**RECORDS FOR PROCESSING:**
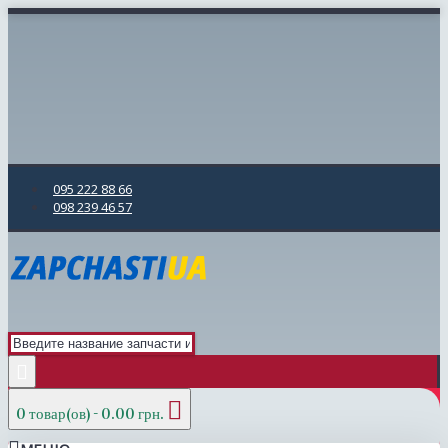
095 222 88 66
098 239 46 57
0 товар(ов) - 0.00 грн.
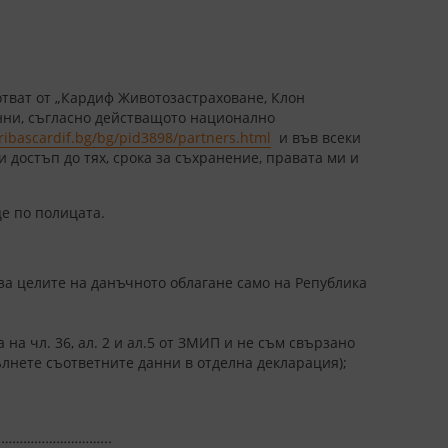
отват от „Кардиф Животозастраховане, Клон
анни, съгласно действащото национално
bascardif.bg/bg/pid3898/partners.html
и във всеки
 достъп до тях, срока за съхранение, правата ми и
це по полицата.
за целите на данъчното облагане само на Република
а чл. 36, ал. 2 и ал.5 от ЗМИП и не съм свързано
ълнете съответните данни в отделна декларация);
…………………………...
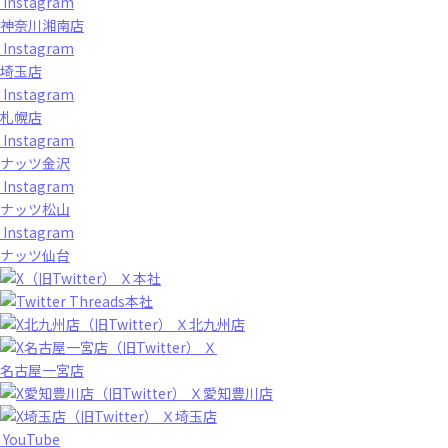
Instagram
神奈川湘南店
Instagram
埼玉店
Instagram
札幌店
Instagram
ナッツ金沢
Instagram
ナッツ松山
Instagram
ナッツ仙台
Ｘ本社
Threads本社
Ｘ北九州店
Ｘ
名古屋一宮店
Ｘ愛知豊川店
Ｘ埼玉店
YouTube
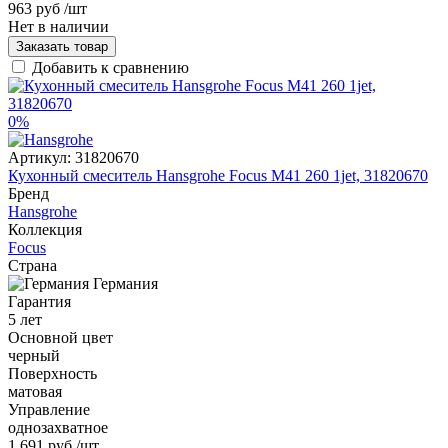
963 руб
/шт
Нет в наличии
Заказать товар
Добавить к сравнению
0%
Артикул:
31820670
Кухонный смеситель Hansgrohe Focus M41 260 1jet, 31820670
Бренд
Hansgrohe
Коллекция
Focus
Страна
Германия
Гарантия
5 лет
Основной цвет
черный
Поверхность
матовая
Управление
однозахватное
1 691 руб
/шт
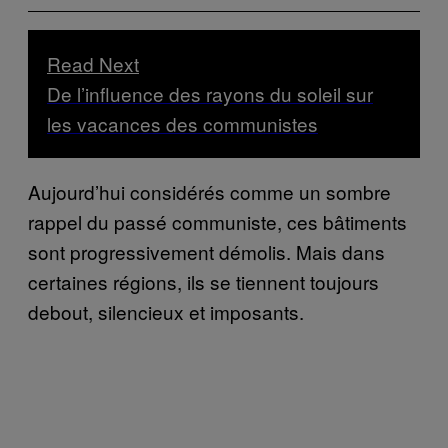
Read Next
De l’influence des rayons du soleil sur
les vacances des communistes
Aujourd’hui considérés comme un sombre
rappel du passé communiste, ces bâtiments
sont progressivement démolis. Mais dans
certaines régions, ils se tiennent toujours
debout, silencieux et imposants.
...
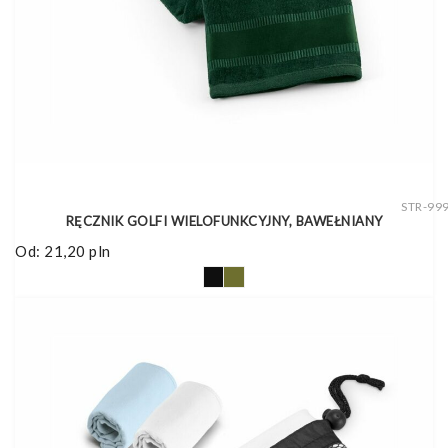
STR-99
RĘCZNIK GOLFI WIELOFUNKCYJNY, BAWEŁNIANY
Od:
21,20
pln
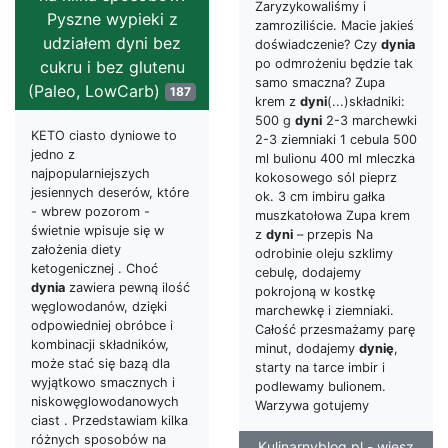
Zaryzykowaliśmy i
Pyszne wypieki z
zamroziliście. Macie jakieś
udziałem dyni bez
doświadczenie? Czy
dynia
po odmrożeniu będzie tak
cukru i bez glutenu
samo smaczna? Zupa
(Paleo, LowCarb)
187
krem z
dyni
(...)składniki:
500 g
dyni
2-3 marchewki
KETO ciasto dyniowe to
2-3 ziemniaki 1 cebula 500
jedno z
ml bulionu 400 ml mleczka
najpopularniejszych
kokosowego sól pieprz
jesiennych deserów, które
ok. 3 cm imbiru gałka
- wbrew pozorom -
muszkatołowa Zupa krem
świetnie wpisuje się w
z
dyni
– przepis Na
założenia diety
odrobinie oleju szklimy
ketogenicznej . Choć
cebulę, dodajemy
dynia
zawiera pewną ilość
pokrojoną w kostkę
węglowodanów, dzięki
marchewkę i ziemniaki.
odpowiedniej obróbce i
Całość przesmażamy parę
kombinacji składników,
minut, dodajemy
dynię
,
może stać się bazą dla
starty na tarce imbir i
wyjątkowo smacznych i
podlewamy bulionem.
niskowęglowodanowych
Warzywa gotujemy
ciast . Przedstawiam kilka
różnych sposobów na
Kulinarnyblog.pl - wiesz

**EXERCISE GOAL:** Write out everything from "Zaryzykowaliśmy i" down to "Kulinarnyblog.pl - wiesz" again, replacing "marchewki" with "pietruszki" and keeping all else unchanged.

**ANSWER SPACE:**
Zaryzykowaliśmy i
Pyszne wypieki z
zamroziliście. Macie jakieś
udziałem dyni bez
doświadczenie? Czy
dynia
po odmrożeniu będzie tak
cukru i bez glutenu
samo smaczna? Zupa
(Paleo, LowCarb)
187
krem z
dyni
(...)składniki:
500 g
dyni
2-3 pietruszki
KETO ciasto dyniowe to
2-3 ziemniaki 1 cebula 500
jedno z
ml bulionu 400 ml mleczka
najpopularniejszych
kokosowego sól pieprz
jesiennych deserów, które
ok. 3 cm imbiru gałka
- wbrew pozorom -
muszkatołowa Zupa krem
świetnie wpisuje się w
z
dyni
– przepis Na
założenia diety
odrobinie oleju szklimy
ketogenicznej . Choć
cebulę, dodajemy
dynia
zawiera pewną ilość
pokrojoną w kostkę
węglowodanów, dzięki
marchewkę i ziemniaki.
odpowiedniej obróbce i
Całość przesmażamy parę
kombinacji składników,
minut, dodajemy
dynię
,
może stać się bazą dla
starty na tarce imbir i
wyjątkowo smacznych i
podlewamy bulionem.
niskowęglowodanowych
Warzywa gotujemy
ciast . Przedstawiam kilka
różnych sposobów na
Kulinarnyblog.pl - wiesz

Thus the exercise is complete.